Later, when the breakdown of Bretton Woods and the free float of currencies absolved them of much of their traditional purpose, they eventually hit upon the expedient of trying to rein in the modern system’s chronic inflationary tendencies, firstly by attempting to control the money supply (even if one may harbour a certain justifiable suspicion that this was no more than a convenient cover for actions taken for more discretionary and often less politically-appealing motives) and later by targeting some given statistical measure of price changes more directly—if indeed one can dignify their nebulous, shifting-horizon, tailored-to-the-moment, oft-deferred and sometimes suspended pursuit of that last objective with the name of ‘targeting’.
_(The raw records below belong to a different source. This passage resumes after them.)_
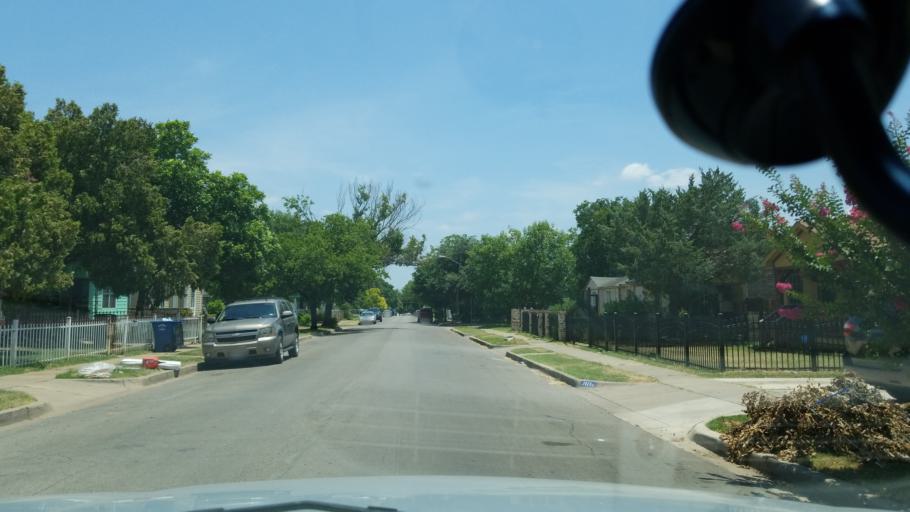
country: US
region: Texas
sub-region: Dallas County
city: Cockrell Hill
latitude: 32.7301
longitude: -96.8623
Be that as it may, from that latter acorn a mighty oak tree has indeed now grown. Today, it seems everyone has decided, in some unexplained cabbalistic fashion, that the very Gates of Paradise will be thrown open if the rate of change of CPI comes in at 2.0% per annum (though not only are the societies aiming for this all very different in their make-up but their overseers don’t all agree on how to construct the sacred CPI number, or what it is supposed to be ‘–cum’ and what it is ‘–ex’, either).
But if the monetary settings instead trigger a glut of over-capacity; or if a burst of technological innovation and entrepreneurial genius delivers us too much stuff too cheaply; or if we’re all just too damned old to go shopping, what’s a hubristic, Mission Creep-infected central banker to do? If he works for the Bank of England he’ll probably just shift position shamelessly and pretend he was never really aiming for 2% in the first place, but the Court Astrologers who do take their Mandate seriously will never surrender, for they know they only have to show enough commitment and their magic will soon begin to work.
We certainly agree that it would serve the common weal incomparably if Mandragora on the Main were committed—if not in quite the same sense that our wannabe wizard perhaps intended.